WATERTOWN — The Armenian Museum of America (ALMA) and the National Association for Armenian Studies and Research (NAASR) present “The Story Behind ‘The Smoking Gun’: A Presentation of Never-Before-Seen Documents” by Dr. Taner Akçam on Thursday, May 11 at 7 p.m., at the third-floor gallery of the museum at 7 p.m.
On April 23, the New York Times published an article about Akçam’s recent work. The article focused on an Ottoman document Akçam states is “the smoking gun,” which demonstrates the Ottoman government’s awareness of, and involvement in, the elimination of the Armenian population.
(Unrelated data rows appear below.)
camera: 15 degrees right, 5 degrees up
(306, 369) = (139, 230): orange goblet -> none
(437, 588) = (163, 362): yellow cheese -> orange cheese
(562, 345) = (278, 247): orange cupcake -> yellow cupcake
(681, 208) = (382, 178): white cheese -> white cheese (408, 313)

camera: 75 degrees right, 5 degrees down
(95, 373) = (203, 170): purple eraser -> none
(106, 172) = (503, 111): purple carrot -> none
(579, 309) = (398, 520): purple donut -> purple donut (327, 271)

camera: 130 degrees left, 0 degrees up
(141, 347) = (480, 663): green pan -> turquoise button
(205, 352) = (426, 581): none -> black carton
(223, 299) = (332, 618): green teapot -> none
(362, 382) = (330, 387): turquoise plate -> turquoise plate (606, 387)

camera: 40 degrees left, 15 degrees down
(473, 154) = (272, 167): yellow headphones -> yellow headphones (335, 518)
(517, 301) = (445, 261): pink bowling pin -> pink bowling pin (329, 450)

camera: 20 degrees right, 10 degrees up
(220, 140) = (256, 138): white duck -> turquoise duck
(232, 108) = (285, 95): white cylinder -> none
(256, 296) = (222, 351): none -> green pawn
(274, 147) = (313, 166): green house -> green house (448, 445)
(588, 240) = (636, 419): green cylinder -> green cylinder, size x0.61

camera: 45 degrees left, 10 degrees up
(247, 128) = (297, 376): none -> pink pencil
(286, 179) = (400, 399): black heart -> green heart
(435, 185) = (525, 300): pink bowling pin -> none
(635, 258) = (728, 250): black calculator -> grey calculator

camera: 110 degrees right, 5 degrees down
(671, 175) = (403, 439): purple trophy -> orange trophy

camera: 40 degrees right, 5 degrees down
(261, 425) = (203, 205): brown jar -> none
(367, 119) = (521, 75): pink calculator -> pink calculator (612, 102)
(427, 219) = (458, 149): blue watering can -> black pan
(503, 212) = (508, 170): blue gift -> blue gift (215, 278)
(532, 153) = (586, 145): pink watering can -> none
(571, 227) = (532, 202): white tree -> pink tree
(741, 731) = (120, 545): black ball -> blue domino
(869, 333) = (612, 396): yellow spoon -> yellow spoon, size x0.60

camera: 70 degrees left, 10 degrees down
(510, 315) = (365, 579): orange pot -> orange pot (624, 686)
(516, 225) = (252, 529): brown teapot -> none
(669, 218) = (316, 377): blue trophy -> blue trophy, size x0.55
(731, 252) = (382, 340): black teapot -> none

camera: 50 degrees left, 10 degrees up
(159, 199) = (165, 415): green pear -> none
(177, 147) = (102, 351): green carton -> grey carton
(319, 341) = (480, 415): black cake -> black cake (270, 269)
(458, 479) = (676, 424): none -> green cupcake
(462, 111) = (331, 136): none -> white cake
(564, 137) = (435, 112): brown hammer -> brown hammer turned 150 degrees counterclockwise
The document, acknowledged as authentic by the post-World War I Ottoman government, helped convict its author, Behaeddin Shakir, one of the founders of the Committee of Union and Progress, as one of the masterminds of the Armenian Genocide.
However, this key piece of evidence, along with other damning documents used during the post-war Constantinople trials of the perpetrators, vanished. Or so it seemed. In the course of examining the archive of the late Fr. Krikor Guerguerian, Akçam discovered that the Armenian Catholic priest had made photographic copies of Shakir’s telegram and other crucial documents.
This presentation will be the first time this and other documents have ever been discussed in public.
Akçam is the Robert Aram and Marianne Kaloosdian and Stephen and Marian Mugar Chair in Armenian Genocide Studies at Clark University.